- What the task requires -
Copy each line of the entries beneath that contains the word "produced".

- Dataset content -
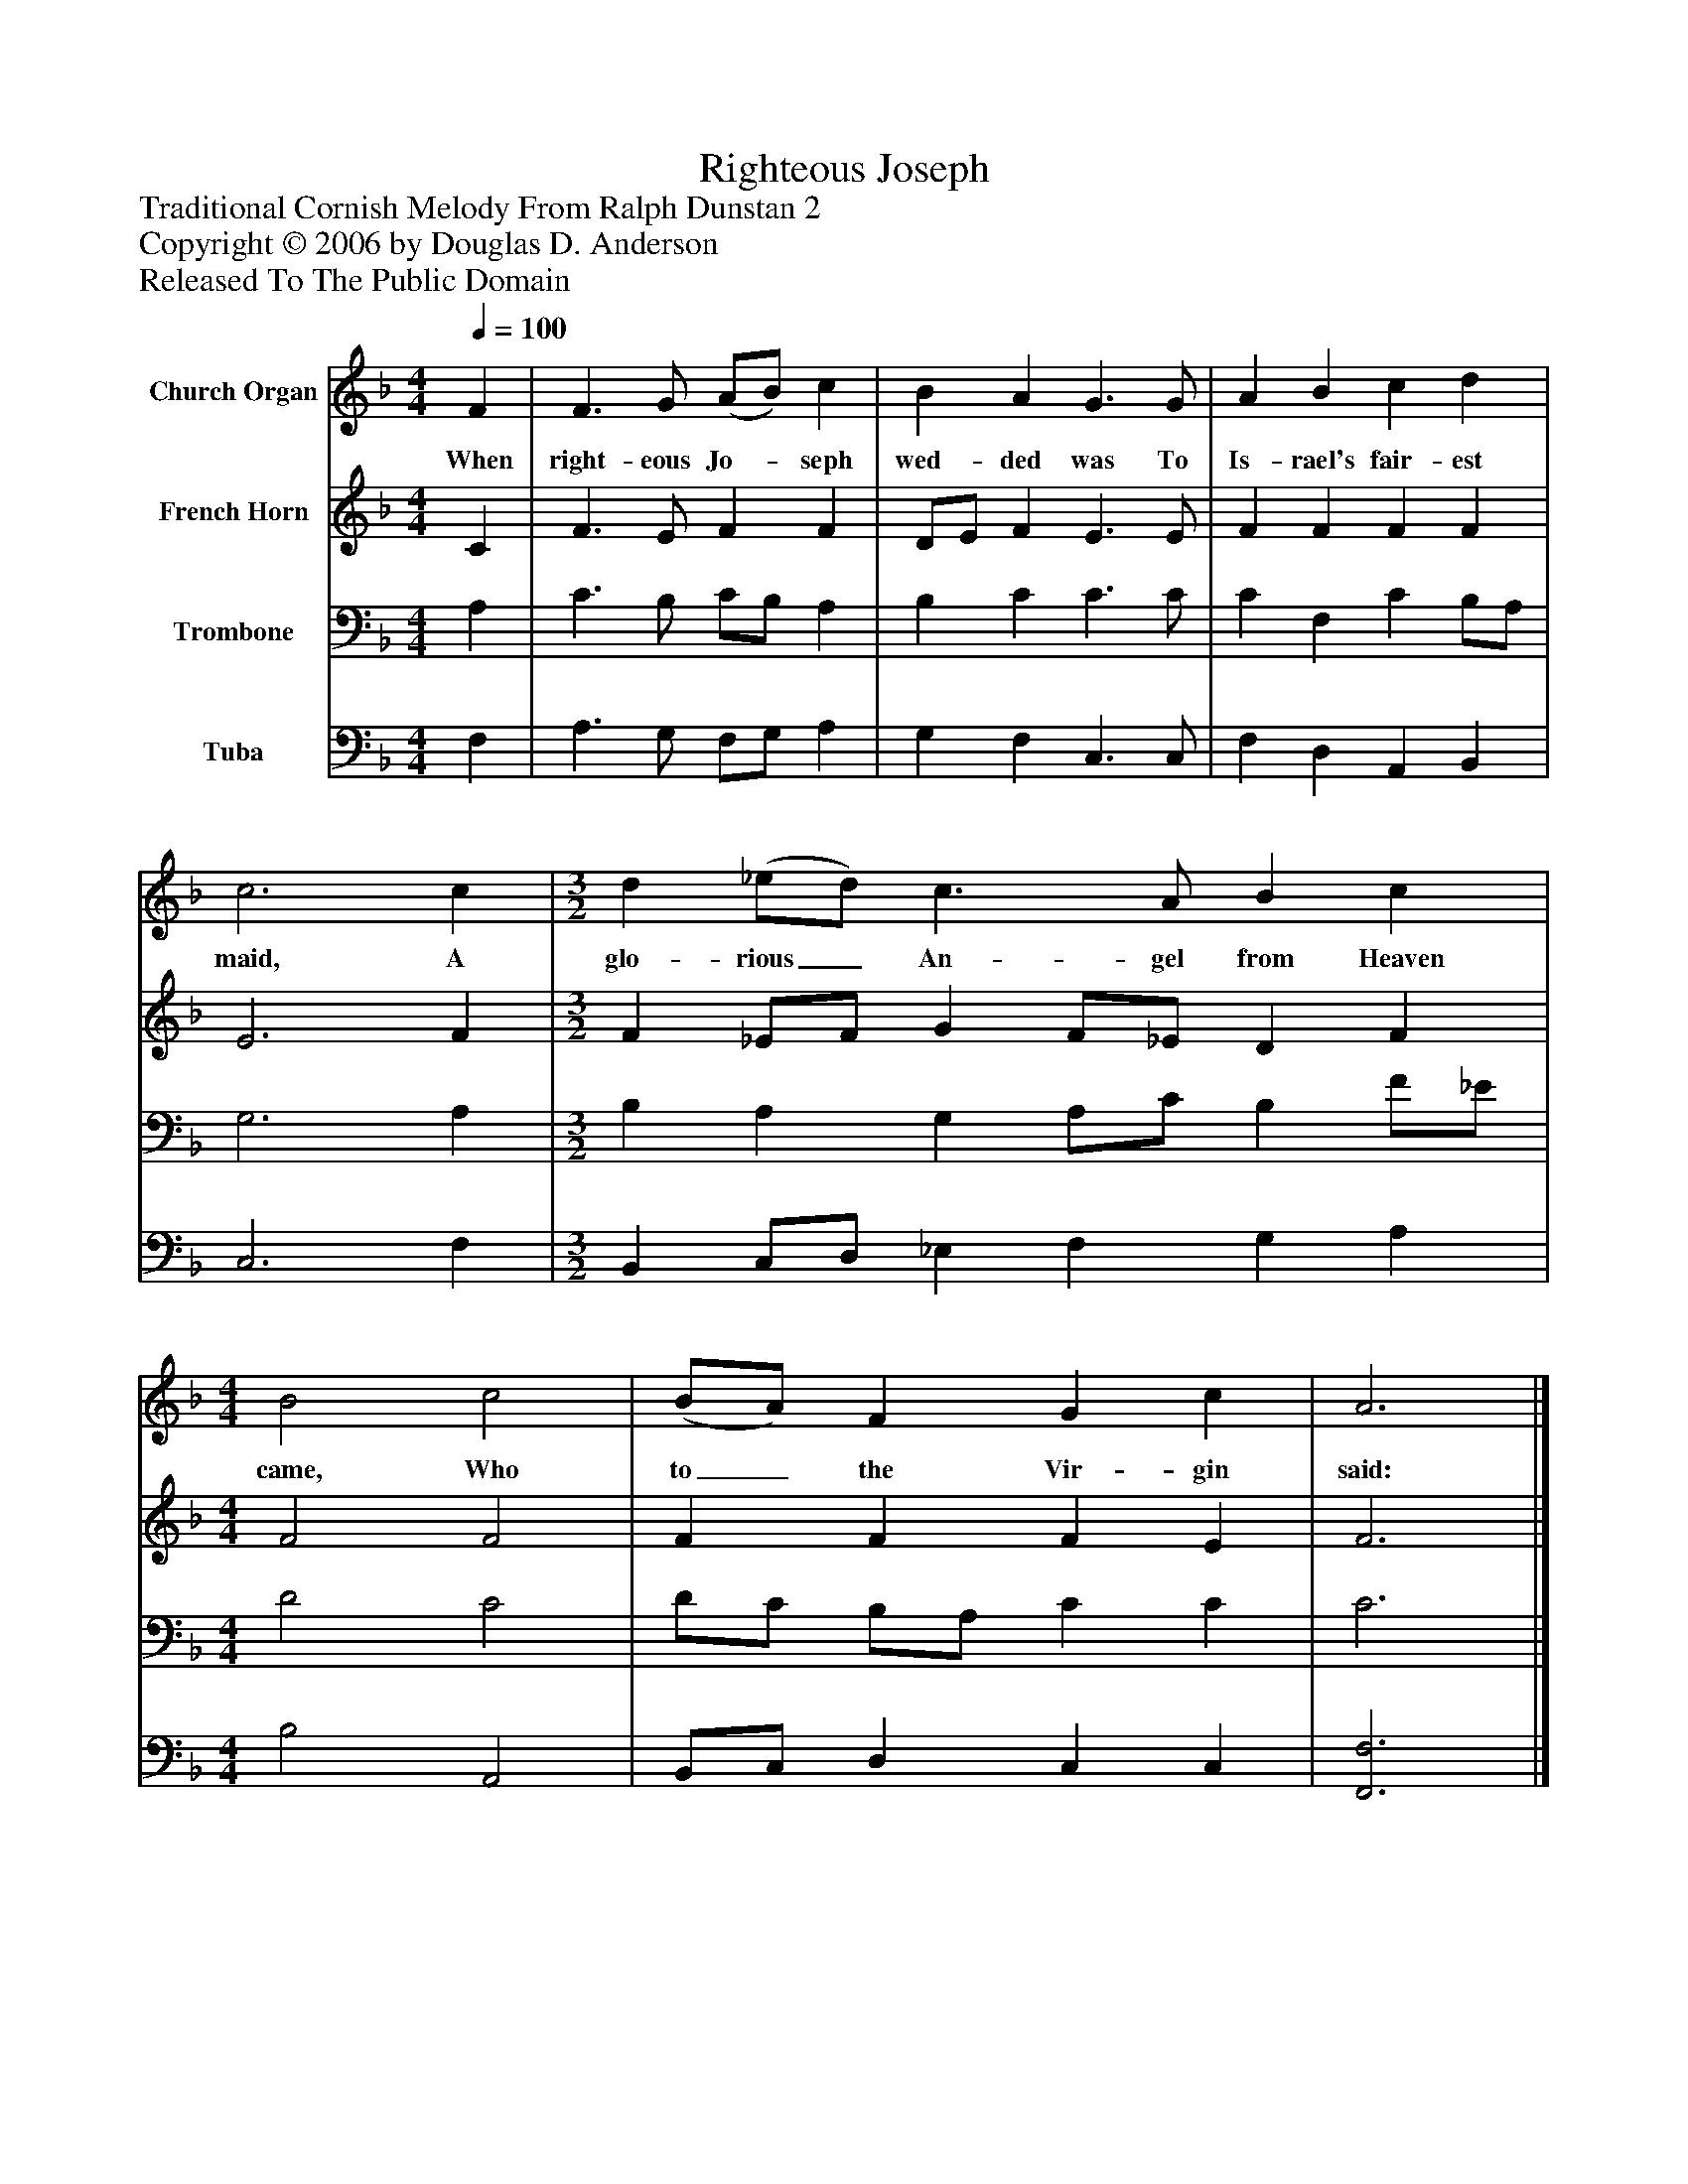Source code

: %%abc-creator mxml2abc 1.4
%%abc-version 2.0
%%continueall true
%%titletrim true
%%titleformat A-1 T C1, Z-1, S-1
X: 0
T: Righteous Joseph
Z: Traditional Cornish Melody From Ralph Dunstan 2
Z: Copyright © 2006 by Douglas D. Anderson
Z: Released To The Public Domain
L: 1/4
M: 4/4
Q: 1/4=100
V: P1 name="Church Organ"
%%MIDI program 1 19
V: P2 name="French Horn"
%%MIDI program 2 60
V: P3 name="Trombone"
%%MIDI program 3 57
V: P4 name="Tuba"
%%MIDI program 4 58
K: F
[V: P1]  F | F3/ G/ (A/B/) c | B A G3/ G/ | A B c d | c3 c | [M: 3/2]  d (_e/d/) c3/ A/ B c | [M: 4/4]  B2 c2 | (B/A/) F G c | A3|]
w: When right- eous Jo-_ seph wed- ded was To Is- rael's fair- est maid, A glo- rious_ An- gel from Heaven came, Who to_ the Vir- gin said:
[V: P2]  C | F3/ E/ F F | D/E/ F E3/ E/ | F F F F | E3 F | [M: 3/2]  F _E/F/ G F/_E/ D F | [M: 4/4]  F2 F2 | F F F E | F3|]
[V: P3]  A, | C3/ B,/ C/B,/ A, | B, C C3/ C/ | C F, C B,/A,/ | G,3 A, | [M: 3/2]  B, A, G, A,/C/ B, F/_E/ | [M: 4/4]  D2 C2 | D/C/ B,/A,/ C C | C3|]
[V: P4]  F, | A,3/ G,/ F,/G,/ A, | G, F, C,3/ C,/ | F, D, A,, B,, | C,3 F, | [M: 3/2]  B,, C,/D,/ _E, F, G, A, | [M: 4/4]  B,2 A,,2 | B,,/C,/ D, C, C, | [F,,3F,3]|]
* * *
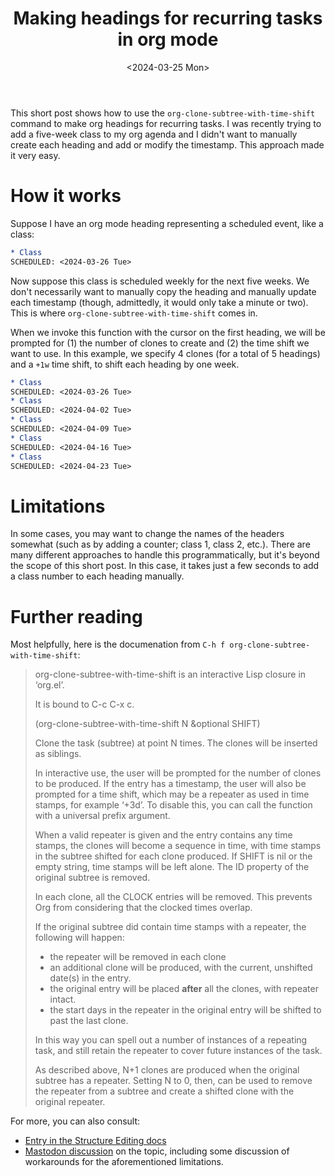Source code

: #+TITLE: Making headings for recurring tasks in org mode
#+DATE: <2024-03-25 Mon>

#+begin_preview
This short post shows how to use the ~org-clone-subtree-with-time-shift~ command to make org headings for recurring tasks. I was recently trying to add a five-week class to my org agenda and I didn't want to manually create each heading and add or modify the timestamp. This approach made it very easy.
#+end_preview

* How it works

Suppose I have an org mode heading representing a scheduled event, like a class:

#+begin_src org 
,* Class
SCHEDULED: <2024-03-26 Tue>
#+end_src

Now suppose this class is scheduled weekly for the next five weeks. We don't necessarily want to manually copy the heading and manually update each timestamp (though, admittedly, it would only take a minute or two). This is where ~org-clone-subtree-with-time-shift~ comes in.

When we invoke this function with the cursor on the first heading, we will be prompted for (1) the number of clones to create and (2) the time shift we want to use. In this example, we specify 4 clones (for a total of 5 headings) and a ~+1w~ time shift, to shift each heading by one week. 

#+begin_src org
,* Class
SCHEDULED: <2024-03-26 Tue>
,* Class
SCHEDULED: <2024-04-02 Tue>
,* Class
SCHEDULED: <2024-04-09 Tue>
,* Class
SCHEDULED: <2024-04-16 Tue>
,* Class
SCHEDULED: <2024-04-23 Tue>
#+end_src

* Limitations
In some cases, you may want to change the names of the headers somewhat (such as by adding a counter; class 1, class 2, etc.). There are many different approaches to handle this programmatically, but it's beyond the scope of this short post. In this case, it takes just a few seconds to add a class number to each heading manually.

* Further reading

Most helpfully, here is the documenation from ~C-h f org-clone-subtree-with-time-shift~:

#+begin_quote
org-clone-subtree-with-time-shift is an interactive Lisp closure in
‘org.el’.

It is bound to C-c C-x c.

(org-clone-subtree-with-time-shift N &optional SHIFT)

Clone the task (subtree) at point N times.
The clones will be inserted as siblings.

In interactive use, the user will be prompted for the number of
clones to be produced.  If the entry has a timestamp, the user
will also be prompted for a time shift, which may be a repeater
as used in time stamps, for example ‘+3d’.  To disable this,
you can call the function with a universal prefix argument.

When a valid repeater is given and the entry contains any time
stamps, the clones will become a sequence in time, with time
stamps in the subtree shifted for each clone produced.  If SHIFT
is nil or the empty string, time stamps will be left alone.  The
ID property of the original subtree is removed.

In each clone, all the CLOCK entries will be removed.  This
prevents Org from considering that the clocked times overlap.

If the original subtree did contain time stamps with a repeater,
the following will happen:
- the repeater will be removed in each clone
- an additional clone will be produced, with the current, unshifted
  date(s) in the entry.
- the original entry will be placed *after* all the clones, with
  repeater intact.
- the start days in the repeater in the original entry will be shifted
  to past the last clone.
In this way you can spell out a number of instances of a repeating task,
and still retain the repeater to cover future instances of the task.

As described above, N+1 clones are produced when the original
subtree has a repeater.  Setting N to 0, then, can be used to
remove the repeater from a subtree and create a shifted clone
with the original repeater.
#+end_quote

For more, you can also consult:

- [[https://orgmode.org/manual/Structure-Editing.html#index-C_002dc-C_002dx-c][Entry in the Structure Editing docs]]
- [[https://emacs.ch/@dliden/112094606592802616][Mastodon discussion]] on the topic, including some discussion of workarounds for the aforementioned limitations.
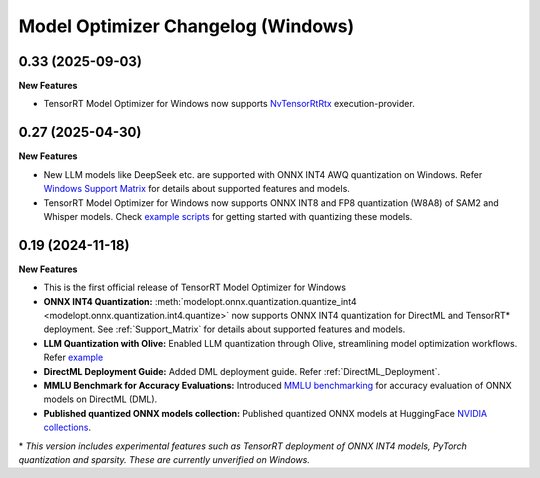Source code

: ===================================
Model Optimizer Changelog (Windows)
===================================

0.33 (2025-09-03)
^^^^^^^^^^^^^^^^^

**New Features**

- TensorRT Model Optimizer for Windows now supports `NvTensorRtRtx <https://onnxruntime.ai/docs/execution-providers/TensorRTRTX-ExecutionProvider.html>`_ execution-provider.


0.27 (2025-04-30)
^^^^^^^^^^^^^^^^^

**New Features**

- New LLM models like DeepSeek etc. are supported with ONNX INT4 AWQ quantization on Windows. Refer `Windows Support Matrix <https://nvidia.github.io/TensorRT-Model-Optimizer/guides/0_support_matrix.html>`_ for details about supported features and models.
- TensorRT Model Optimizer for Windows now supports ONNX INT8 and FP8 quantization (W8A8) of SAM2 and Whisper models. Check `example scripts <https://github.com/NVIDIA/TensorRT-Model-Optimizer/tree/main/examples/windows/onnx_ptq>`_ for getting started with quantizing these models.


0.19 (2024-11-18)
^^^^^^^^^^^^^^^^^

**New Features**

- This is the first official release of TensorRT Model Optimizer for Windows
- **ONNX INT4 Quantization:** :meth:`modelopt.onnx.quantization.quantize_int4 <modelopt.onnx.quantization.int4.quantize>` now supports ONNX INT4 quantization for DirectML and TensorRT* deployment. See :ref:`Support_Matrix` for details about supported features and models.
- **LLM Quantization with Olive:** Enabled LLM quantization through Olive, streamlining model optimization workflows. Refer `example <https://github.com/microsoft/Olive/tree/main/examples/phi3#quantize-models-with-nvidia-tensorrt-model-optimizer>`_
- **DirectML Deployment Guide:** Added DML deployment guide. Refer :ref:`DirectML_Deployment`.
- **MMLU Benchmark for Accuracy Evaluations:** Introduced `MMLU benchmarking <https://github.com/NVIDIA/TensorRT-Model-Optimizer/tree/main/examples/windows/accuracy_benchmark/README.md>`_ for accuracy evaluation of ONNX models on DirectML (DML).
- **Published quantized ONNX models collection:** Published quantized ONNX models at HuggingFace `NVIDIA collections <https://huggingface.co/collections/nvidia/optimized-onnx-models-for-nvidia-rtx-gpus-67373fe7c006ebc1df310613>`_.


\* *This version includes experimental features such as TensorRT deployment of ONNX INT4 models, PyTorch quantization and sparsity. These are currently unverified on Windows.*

- Answer to this exercise -
clones to be produced.  If the entry has a timestamp, the user
stamps in the subtree shifted for each clone produced.  If SHIFT
- an additional clone will be produced, with the current, unshifted
As described above, N+1 clones are produced when the original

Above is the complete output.